== PASSAGE ==
==============================

Archive for the ‘hNews’ Category
This post was first published at PBS MediaShift Ideas Lab on 6th May 2011
The International Press Telecommunications Council (IPTC) has just launched rNews, a consistent, machine-readable way of expressing news metadata in RDFa (a linked data language). This post explains some of the differences between rNews and hNews and why, if you publish news on the web, you ought to be using one or the other.
In a now infamous incident at Cambridge University back in October 1946, mid-way through a seminar, the philosopher Ludwig Wittgenstein is said to have threatened the philosopher Karl Popper with a red-hot poker (the exact circumstances and use of the poker are still disputed, 65 years on). The argument? Over whether there are, or are not, such things as philosophical problems. Popper said there were, Wittgenstein said there were only puzzles.
Step into the similarly rarefied world of online publishing languages and, though you might not be threatened with a red-hot poker, someone will almost certainly wave its online equivalent at you — as we found when we were developing hNews — a news microformat — with the Associated Press.
We started, back in 2008, with a problem: Very few online news stories had consistent, machine-readable information about their provenance (i.e. basic stuff like who wrote it, who published it, when it was first published, etc.). This was a problem because without this information — or metadata — it was incredibly difficult to differentiate news from other content on the web, or to figure out where news had come from.
Two Solutions to the Problem
We searched about for a solution to the problem, thanks to grants from the Knight and MacArthur Foundations, and found not one but two. The first was microformats — which are straightforward, open mark-up formats built on existing standards. The second was RDFa, a method of embedding full RDF, the linked data language of the semantic web.

==============================

== GIVEN MATERIAL ==
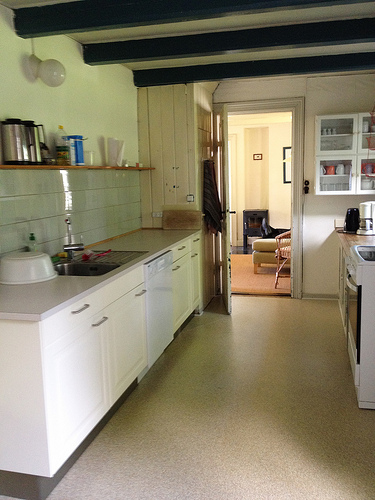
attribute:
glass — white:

==============================

== USING THE INFORMATION ==
1. In the post about rNews and hNews, what organization launched rNews?
2. Transcribe the part of the post about rNews and hNews starting with "We started, back" and going on through "had come from.".

== ANSWERS TO THE EXERCISES ==
1. The International Press Telecommunications Council (IPTC)

2.
We started, back in 2008, with a problem: Very few online news stories had consistent, machine-readable information about their provenance (i.e. basic stuff like who wrote it, who published it, when it was first published, etc.). This was a problem because without this information — or metadata — it was incredibly difficult to differentiate news from other content on the web, or to figure out where news had come from.